The second issue is the nature of the judgement. On one level it might not matter hugely that students and their unions have little familiarity with a set of minimum quality conditions only finalised last May, and some descriptors of excellence only published in October – after all, the job of the student submission is only to say what it’s like to be a student somewhere, it’s the university that’s trying to get a good grade.

But on another level, the relationship between the B Conditions and this enhancement process has never been clear – especially if the B3 metrics indicate that OfS could, but hasn’t yet, resolved to formally judge the provider as operating below the minimum. There is pretty much no role for students to signal to OfS, either collectively or individually, that they think their provider is failing on the qualitative B conditions – not least because OfS takes no meaningful steps to tell students what they are, and omits even to use students in its assessment processes against the Bs.

And even on the TEF excellence features, it’s not unreasonable where students are asked for their evaluative feedback to take a little more time to explain to them what those features are – and if you want that feedback to be useful, it’s arguably essential.

But the third big problem is the conflation of doing formative and summative in a single, sprinty process.

Or you can start speaking up

One of the genius features of the old QAA process was that the Student Written Submission would be due in many months before the actual visit – allowing a bit of buffer for managers to go through the Kübler-Ross grief curve, sit down with students and agree working groups, investment and process improvements before the review team appeared with clipboards.

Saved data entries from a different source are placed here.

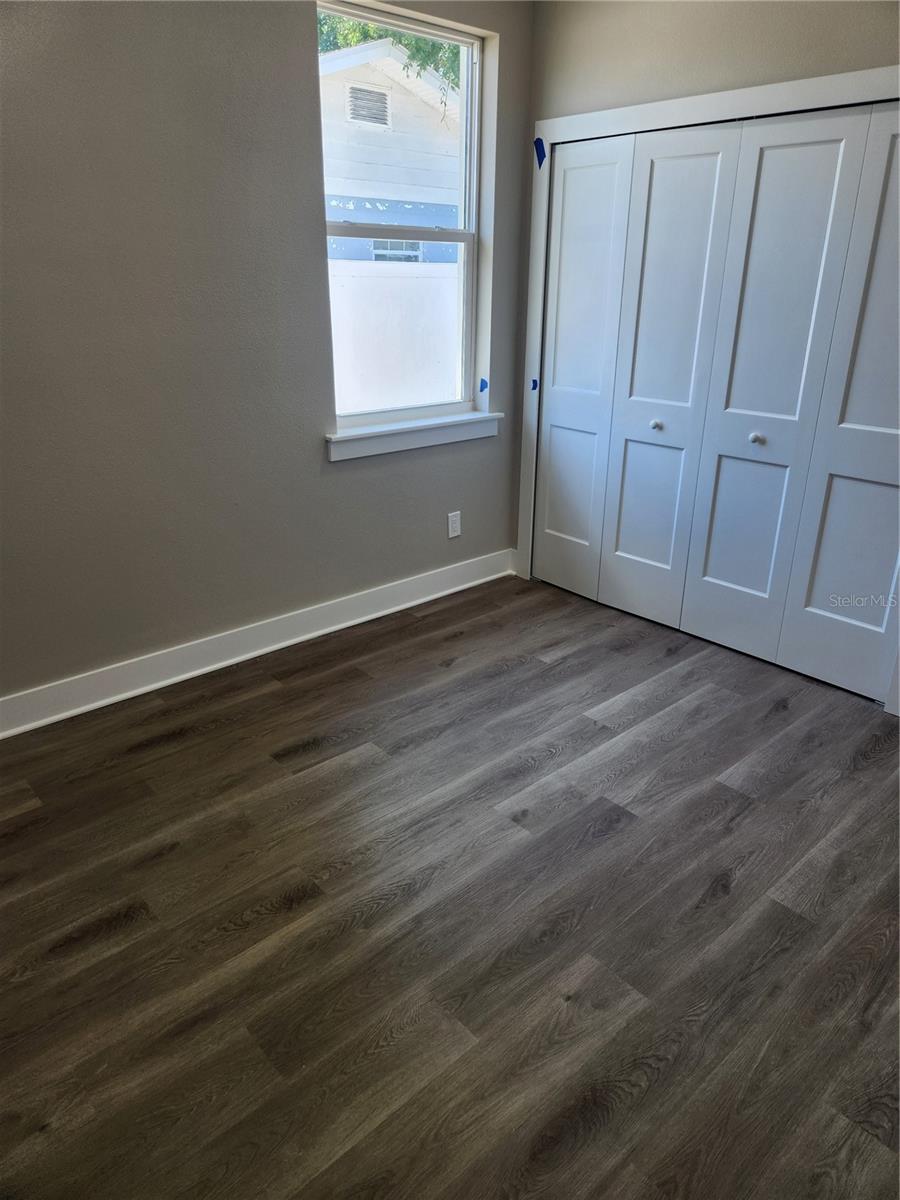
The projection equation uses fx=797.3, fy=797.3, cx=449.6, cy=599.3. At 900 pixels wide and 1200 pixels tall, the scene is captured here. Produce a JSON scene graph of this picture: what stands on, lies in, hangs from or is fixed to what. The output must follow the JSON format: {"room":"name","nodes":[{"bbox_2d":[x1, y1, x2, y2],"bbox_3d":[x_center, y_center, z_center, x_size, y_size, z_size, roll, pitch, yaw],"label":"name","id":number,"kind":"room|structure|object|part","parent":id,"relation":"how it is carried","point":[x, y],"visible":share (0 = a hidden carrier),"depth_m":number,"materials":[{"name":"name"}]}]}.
{"room":"bedroom","nodes":[
{"label":"bedroom","id":0,"kind":"room"},
{"bbox_2d":[0,0,534,710],"bbox_3d":[-1.036,-1.008,2.738,4.019,2.722,0.168,-19,29,-39],"label":"left wall","id":1,"kind":"structure","parent":0,"point":[305,56],"depth_m":2.79,"materials":[{"name":"grey paint"}]},
{"bbox_2d":[0,548,516,739],"bbox_3d":[-0.971,0.225,3.168,3.590,0.130,0.021,-19,29,-39],"label":"baseboard","id":2,"kind":"structure","parent":1,"relation":"attached to","point":[290,641],"depth_m":3.22,"materials":[{"name":"white paint"}]},
{"bbox_2d":[317,0,485,425],"bbox_3d":[-0.217,-1.554,3.392,0.902,1.572,0.086,-19,29,-39],"label":"window","id":3,"kind":"structure","parent":1,"relation":"in","point":[463,124],"depth_m":3.46,"materials":[{"name":"clear glass"}]},
{"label":"sash","id":4,"kind":"part","parent":3,"relation":"part of","materials":[{"name":"white"}]},
{"bbox_2d":[478,377,488,392],"bbox_3d":[0.157,-1.013,3.777,0.037,0.074,0.040,-19,29,-39],"label":"blue tape","id":5,"kind":"object","parent":3,"relation":"attached to","point":[485,384],"visible":0.97,"depth_m":3.77,"materials":[{"name":"blue plastic"}]},
{"bbox_2d":[325,410,500,462],"bbox_3d":[-0.150,-0.757,3.621,1.025,0.100,0.111,-19,29,-39],"label":"window sill","id":6,"kind":"structure","parent":1,"relation":"attached to","point":[372,434],"depth_m":3.55,"materials":[{"name":"white paint"}]},
{"bbox_2d":[447,510,461,539],"bbox_3d":[0.022,-0.371,3.924,0.077,0.126,0.008,-19,29,-39],"label":"wall socket","id":7,"kind":"object","parent":1,"relation":"attached to","point":[451,535],"visible":0.99,"depth_m":3.92,"materials":[{"name":"white plastic"}]},
{"bbox_2d":[0,568,899,1199],"bbox_3d":[0.391,0.783,2.175,4.675,0.105,4.122,-19,29,-39],"label":"floor","id":8,"kind":"structure","parent":0,"point":[169,863],"depth_m":1.98,"materials":[{"name":"brown wood"}]},
{"bbox_2d":[508,0,899,611],"bbox_3d":[1.518,-0.957,2.700,0.147,2.750,3.451,-19,29,-39],"label":"right wall","id":9,"kind":"structure","parent":0,"point":[705,21],"depth_m":2.97,"materials":[{"name":"paint"}]},
{"bbox_2d":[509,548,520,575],"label":"baseboard","id":10,"kind":"structure","parent":9,"relation":"attached to","point":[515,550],"depth_m":4.22,"materials":[{"name":"white paint"}]},
{"bbox_2d":[499,65,899,710],"bbox_3d":[1.084,-0.825,3.230,0.140,2.069,1.965,-19,29,-39],"label":"door frame","id":11,"kind":"structure","parent":9,"relation":"attached to","point":[567,119],"depth_m":3.20,"materials":[{"name":"white paint"}]},
{"bbox_2d":[530,378,538,391],"bbox_3d":[0.399,-1.021,3.796,0.029,0.061,0.035,-19,29,-39],"label":"blue tape","id":12,"kind":"object","parent":11,"relation":"attached to","point":[535,381],"visible":0.88,"depth_m":3.79,"materials":[{"name":"blue plastic"}]},
{"bbox_2d":[534,137,546,168],"bbox_3d":[0.392,-1.957,3.491,0.011,0.120,0.058,-19,29,-39],"label":"blue tape","id":13,"kind":"object","parent":11,"relation":"attached to","point":[540,139],"visible":0.96,"depth_m":3.49,"materials":[{"name":"blue plastic"}]},
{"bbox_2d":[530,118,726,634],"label":"closet door","id":14,"kind":"structure","parent":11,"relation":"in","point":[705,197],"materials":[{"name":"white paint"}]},
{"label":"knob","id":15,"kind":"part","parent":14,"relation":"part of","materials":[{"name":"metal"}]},
{"bbox_2d":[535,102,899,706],"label":"closet door","id":16,"kind":"structure","parent":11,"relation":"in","point":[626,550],"depth_m":3.16,"materials":[{"name":"white paint"}]},
{"bbox_3d":[1.211,-0.641,3.168,0.040,0.039,0.038,-19,29,-39],"label":"knob","id":17,"kind":"part","parent":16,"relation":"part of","materials":[{"name":"metal"}]},
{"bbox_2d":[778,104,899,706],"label":"closet door","id":18,"kind":"structure","parent":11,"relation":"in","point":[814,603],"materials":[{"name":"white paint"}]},
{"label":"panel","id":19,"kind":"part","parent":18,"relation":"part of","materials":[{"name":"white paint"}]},
{"label":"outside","id":20,"kind":"structure","parent":0,"visible":0},
{"label":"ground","id":21,"kind":"structure","parent":20,"visible":0},
{"bbox_2d":[321,36,458,259],"bbox_3d":[-1.985,-5.277,11.506,7.612,4.250,6.433,-19,29,-39],"label":"neighboring house","id":22,"kind":"structure","parent":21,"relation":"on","point":[384,74],"depth_m":8.51,"materials":[{"name":"white"}]},
{"bbox_2d":[345,82,390,127],"bbox_3d":[-0.954,-5.719,9.216,0.603,0.411,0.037,-19,29,-39],"label":"gable vent","id":23,"kind":"object","parent":22,"relation":"attached to","point":[364,107],"visible":0.83,"depth_m":9.20,"materials":[{"name":"white metal"}]},
{"bbox_2d":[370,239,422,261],"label":"house window","id":24,"kind":"structure","parent":22,"relation":"in","point":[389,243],"depth_m":9.11,"materials":[{"name":"white"}]},
{"bbox_2d":[319,8,460,117],"bbox_3d":[-1.110,-7.273,11.132,5.545,6.205,4.301,-19,29,-39],"label":"tree","id":25,"kind":"object","parent":21,"relation":"on","point":[414,56],"visible":0.08,"depth_m":10.49,"materials":[{"name":"green plant"}]},
{"bbox_2d":[328,260,460,412],"bbox_3d":[-0.638,-1.979,7.224,5.498,1.830,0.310,-19,29,-39],"label":"white fence","id":26,"kind":"object","parent":21,"relation":"on","point":[372,283],"visible":0.38,"depth_m":6.92,"materials":[{"name":"white"}]}
]}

That hasn’t really been possible in this process.

And even though this would be a jolly good idea, I doubt that OfS will consider requiring providers to demonstrate what they’ve done with the student feedback gleaned in a year or so, stripping providers of their award if the answer is “nowt”.

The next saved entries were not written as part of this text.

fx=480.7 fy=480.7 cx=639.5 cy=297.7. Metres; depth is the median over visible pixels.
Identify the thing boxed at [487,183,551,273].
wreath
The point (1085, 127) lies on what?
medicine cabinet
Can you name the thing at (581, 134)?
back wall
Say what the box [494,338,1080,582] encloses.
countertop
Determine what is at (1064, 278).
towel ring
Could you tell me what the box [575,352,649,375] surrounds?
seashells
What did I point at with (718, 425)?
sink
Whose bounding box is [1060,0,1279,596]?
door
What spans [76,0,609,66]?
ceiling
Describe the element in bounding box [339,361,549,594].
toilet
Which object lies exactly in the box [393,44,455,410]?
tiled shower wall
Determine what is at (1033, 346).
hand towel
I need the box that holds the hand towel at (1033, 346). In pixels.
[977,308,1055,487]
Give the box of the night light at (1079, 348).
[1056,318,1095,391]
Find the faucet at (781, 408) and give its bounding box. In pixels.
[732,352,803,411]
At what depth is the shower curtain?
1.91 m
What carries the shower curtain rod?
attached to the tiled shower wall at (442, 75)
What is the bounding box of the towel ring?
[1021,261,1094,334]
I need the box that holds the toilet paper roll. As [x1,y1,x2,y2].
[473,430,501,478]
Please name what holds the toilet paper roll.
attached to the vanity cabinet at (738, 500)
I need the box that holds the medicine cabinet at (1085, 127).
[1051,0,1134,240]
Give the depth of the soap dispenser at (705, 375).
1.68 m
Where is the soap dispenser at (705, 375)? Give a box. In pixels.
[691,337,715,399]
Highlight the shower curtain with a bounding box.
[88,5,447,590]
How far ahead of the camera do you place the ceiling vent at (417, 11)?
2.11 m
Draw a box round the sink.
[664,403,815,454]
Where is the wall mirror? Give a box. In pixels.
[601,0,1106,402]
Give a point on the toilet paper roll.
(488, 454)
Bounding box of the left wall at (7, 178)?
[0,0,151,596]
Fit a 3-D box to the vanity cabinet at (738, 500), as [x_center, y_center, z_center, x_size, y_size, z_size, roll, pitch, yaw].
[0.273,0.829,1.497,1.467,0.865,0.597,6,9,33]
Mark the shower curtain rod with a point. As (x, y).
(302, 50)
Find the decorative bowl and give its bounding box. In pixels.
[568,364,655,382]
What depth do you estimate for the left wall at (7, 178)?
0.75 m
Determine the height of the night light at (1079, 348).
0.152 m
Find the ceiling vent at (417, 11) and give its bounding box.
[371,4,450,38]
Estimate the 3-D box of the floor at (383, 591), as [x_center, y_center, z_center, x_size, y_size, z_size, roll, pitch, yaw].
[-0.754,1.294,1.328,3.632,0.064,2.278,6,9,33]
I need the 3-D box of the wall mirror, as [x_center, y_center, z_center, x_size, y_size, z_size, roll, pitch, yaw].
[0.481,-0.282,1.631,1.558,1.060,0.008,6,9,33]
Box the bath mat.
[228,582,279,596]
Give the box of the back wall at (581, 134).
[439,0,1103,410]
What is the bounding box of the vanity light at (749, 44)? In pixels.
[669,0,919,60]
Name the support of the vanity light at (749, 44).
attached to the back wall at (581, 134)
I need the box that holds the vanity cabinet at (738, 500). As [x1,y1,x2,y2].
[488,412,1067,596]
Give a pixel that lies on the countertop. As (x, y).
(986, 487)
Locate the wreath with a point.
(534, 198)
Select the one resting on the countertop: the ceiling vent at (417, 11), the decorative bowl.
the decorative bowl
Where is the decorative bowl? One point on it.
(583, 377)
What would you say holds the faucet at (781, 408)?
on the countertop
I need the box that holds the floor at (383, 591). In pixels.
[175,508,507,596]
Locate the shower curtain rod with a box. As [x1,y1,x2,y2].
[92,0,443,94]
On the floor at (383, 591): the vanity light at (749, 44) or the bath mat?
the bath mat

Overall, in our traditional conception of student representation all the way from individual complaint to university council, the way in which we expect students to participate depends on a kind of fearlessness – to have sometimes difficult conversations that won’t immediately result in danger or threat, both to the students giving the feedback, and the university officials receiving it.

Unless and until the regulator takes steps to recognise that, and thinks strategically about what might bolster the confidence of the students it expects to to engage, the honesty and efficacy of processes that depend on their input will fatally be driven not by the evidence, and not even by students’ capacity – but by the confidence imbued by their social class.

One response to “Have students had the nerve to tell the truth about their experience?

  1. Yes to all of this – an accurate and insightful article.

    It is hugely frustrating that student engagement practice/conception/understanding at the OFS and DFE still lags behind where the QAA, and to be fair HEFCE in its day and a fair number of providers and SUs have been over the years – as you say going back as far as 20 years in some instances (to the start of the SWS).